[Opening Exercise data section]
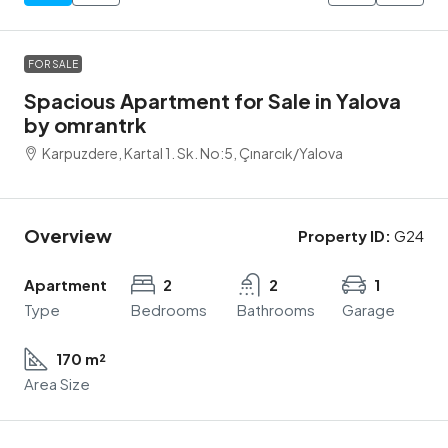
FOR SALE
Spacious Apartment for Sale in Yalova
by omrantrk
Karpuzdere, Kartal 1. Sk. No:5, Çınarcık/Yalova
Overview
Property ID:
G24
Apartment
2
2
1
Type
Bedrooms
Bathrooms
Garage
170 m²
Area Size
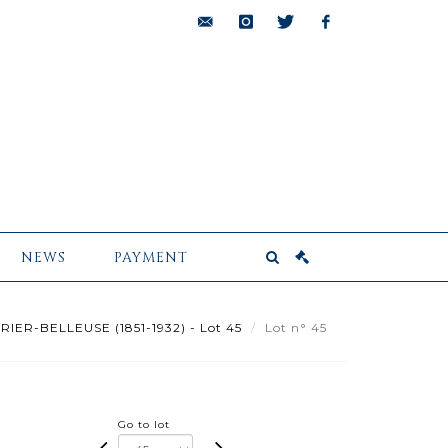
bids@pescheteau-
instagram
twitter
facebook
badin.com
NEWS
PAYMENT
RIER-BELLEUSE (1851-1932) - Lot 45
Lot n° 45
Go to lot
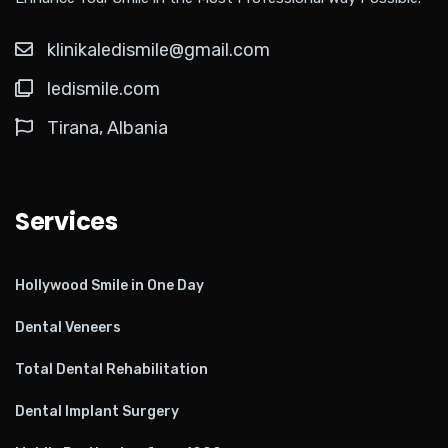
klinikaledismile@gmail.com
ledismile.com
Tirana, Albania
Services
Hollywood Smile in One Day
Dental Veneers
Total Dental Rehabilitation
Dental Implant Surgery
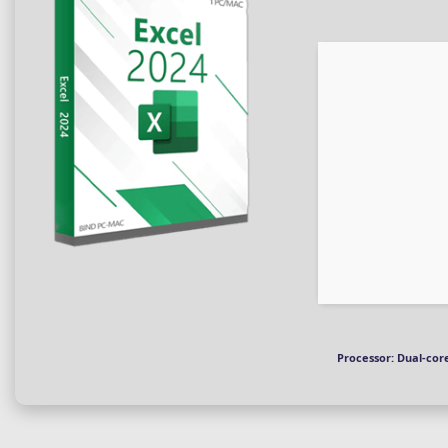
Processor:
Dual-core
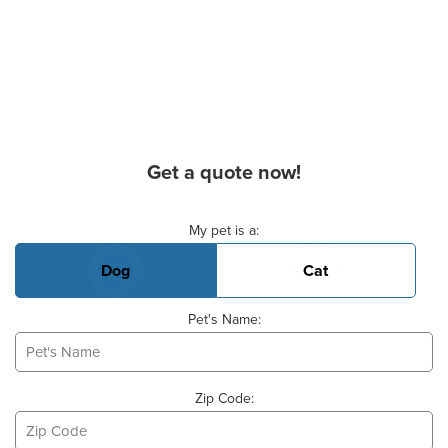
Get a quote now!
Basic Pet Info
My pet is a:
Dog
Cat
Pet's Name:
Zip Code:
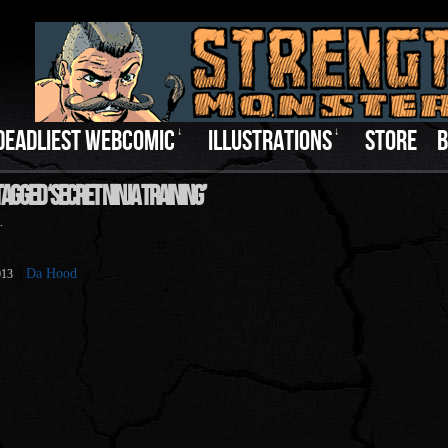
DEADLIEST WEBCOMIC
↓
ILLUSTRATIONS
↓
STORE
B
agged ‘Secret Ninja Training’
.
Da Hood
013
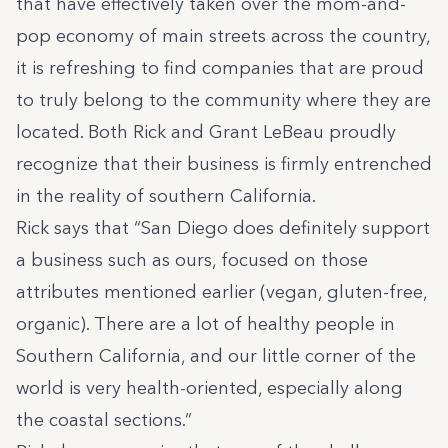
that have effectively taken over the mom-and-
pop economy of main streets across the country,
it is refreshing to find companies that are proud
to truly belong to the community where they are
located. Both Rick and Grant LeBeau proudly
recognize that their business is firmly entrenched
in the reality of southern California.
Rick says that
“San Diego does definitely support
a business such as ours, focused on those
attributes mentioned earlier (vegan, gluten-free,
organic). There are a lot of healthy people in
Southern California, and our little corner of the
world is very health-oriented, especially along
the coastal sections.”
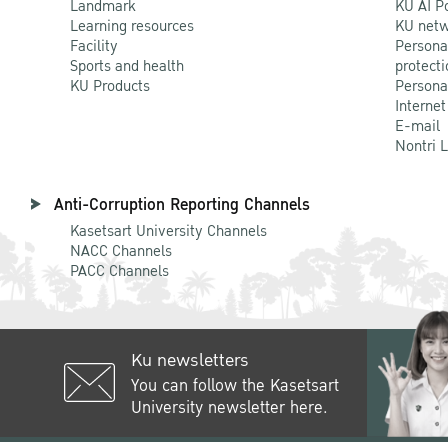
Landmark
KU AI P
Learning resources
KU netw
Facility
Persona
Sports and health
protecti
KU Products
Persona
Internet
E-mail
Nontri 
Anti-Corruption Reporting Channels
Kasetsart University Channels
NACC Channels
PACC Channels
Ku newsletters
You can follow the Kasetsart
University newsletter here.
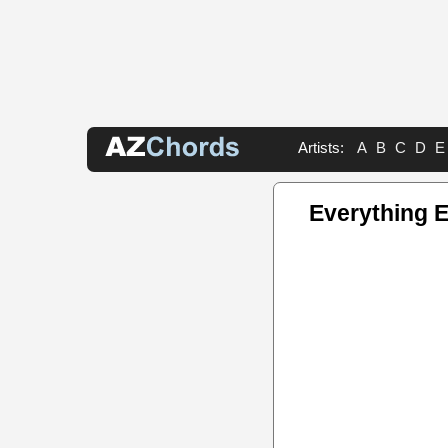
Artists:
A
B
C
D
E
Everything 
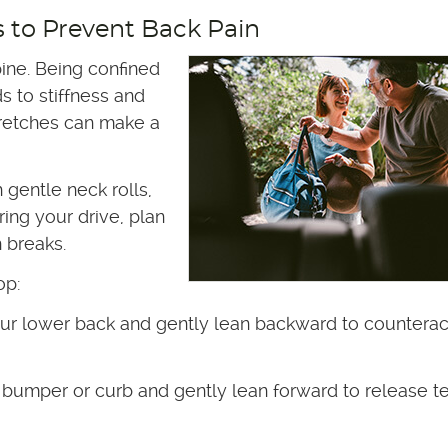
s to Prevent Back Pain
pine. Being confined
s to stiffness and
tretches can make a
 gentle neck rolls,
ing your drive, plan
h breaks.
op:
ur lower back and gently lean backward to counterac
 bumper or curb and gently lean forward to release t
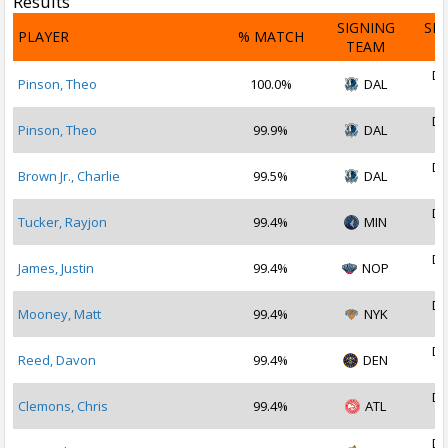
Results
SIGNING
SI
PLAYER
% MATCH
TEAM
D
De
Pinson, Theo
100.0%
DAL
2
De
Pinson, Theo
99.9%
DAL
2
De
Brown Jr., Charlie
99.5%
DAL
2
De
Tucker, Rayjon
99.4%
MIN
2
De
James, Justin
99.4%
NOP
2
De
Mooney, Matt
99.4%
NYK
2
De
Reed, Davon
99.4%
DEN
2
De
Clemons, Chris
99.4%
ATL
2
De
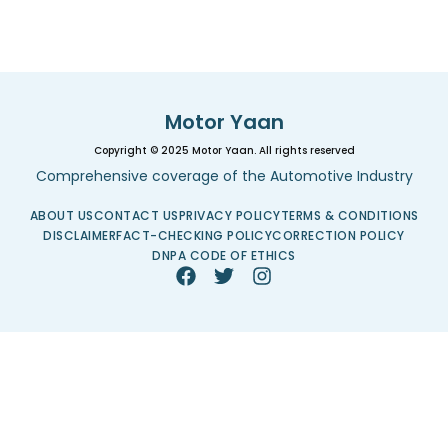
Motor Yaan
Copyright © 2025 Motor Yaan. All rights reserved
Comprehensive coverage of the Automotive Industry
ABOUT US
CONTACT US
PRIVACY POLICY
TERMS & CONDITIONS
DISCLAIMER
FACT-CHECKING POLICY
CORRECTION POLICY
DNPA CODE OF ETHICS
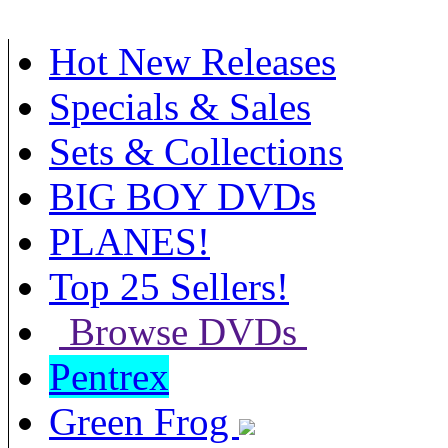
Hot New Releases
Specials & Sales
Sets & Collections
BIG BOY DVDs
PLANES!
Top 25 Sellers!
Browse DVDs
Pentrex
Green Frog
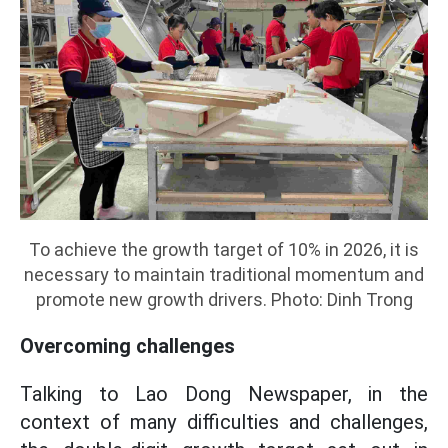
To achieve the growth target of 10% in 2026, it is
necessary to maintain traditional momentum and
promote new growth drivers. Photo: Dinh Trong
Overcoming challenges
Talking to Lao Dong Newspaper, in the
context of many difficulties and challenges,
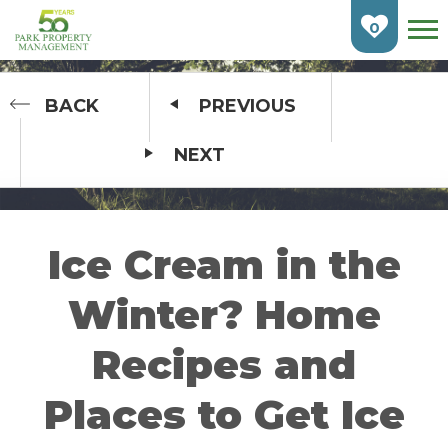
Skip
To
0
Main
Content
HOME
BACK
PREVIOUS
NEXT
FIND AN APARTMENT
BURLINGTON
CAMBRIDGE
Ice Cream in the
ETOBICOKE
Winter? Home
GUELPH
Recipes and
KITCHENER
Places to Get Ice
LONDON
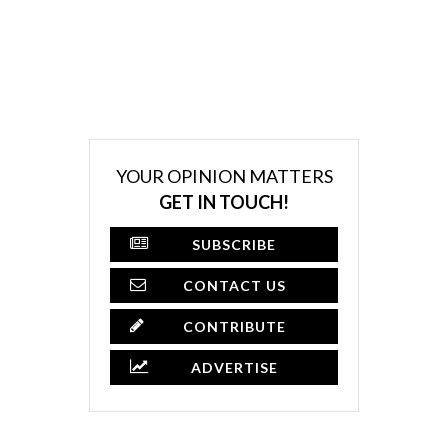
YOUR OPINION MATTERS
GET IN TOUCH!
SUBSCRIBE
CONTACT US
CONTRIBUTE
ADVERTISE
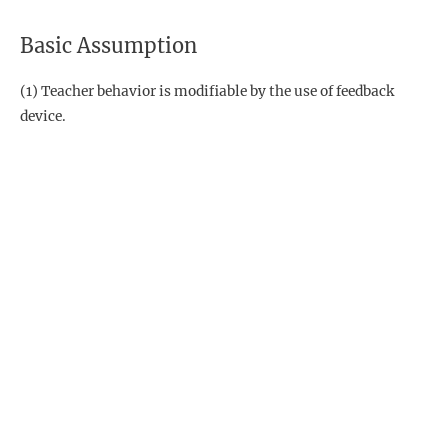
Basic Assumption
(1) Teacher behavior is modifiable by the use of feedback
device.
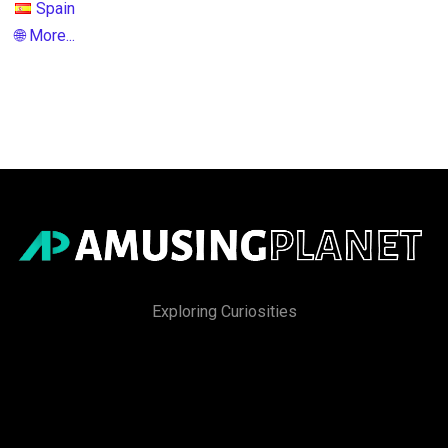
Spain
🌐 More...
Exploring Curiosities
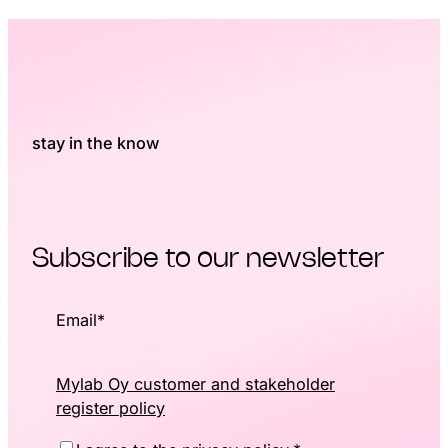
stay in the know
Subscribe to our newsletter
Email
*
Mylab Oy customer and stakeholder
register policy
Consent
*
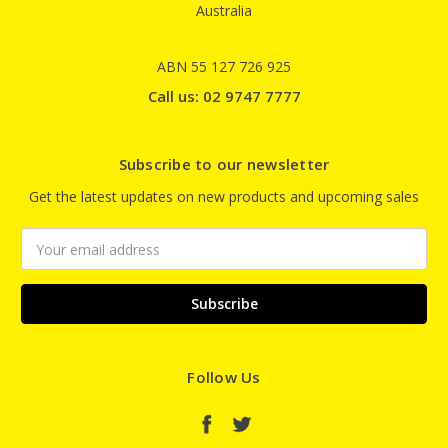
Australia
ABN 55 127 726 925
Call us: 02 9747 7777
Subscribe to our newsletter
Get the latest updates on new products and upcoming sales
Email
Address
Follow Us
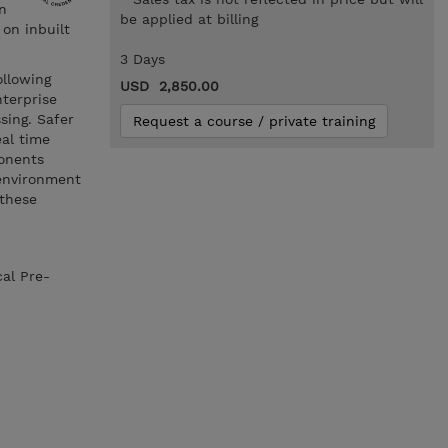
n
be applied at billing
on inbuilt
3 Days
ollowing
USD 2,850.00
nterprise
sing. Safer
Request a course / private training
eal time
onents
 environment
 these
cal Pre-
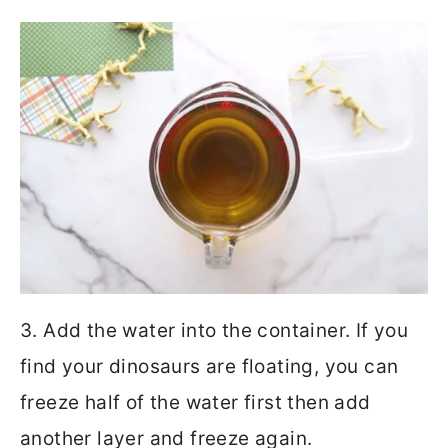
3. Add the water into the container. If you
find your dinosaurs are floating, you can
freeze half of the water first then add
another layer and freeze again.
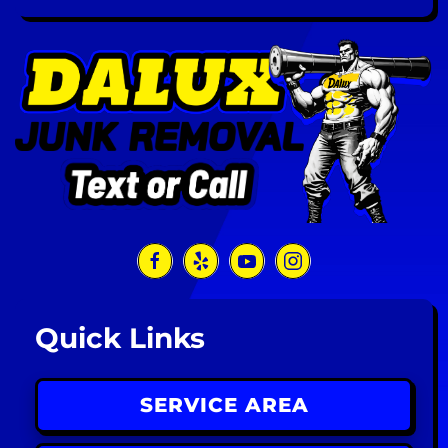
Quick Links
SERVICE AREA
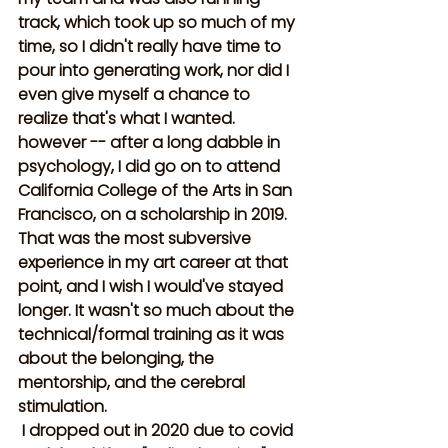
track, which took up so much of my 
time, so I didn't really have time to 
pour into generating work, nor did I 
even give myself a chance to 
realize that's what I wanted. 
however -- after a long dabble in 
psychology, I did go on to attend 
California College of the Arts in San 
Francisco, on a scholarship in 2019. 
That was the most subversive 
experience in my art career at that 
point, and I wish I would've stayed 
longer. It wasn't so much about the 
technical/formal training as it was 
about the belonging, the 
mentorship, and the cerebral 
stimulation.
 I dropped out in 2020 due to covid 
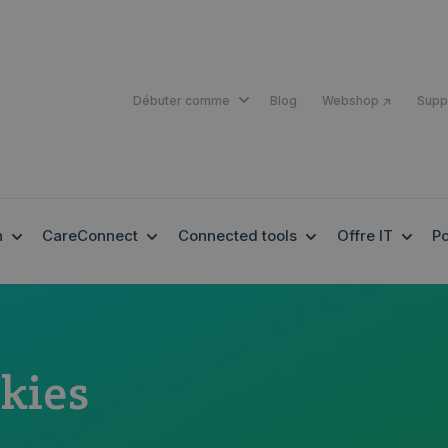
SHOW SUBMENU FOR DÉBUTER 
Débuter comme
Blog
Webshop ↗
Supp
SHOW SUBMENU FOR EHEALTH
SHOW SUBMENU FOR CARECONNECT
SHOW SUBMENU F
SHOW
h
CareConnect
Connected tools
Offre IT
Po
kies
[Closing Exercise data section]
Exercise: Beginning with the first line of the entries above, repeat each line word for word until the line with "attributes mentioned earlier" has been given too. Omit the pictures.

Final answer:
FOR SALE
Spacious Apartment for Sale in Yalova
by omrantrk
Karpuzdere, Kartal 1. Sk. No:5, Çınarcık/Yalova
Overview
Property ID:
G24
Apartment
2
2
1
Type
Bedrooms
Bathrooms
Garage
170 m²
Area Size
bids@pescheteau-
instagram
twitter
facebook
badin.com
NEWS
PAYMENT
RIER-BELLEUSE (1851-1932) - Lot 45
Lot n° 45
Go to lot
klinikaledismile@gmail.com
ledismile.com
Tirana, Albania
Services
Hollywood Smile in One Day
Dental Veneers
Total Dental Rehabilitation
Dental Implant Surgery
Processor:
Dual-core
Get a quote now!
Basic Pet Info
My pet is a:
Dog
Cat
Pet's Name:
Zip Code:
DEADLIEST WEBCOMIC
↓
ILLUSTRATIONS
↓
STORE
B
agged ‘Secret Ninja Training’
.
Da Hood
013
that have effectively taken over the mom-and-
pop economy of main streets across the country,
it is refreshing to find companies that are proud
to truly belong to the community where they are
located. Both Rick and Grant LeBeau proudly
recognize that their business is firmly entrenched
in the reality of southern California.
Rick says that
“San Diego does definitely support
a business such as ours, focused on those
attributes mentioned earlier (vegan, gluten-free,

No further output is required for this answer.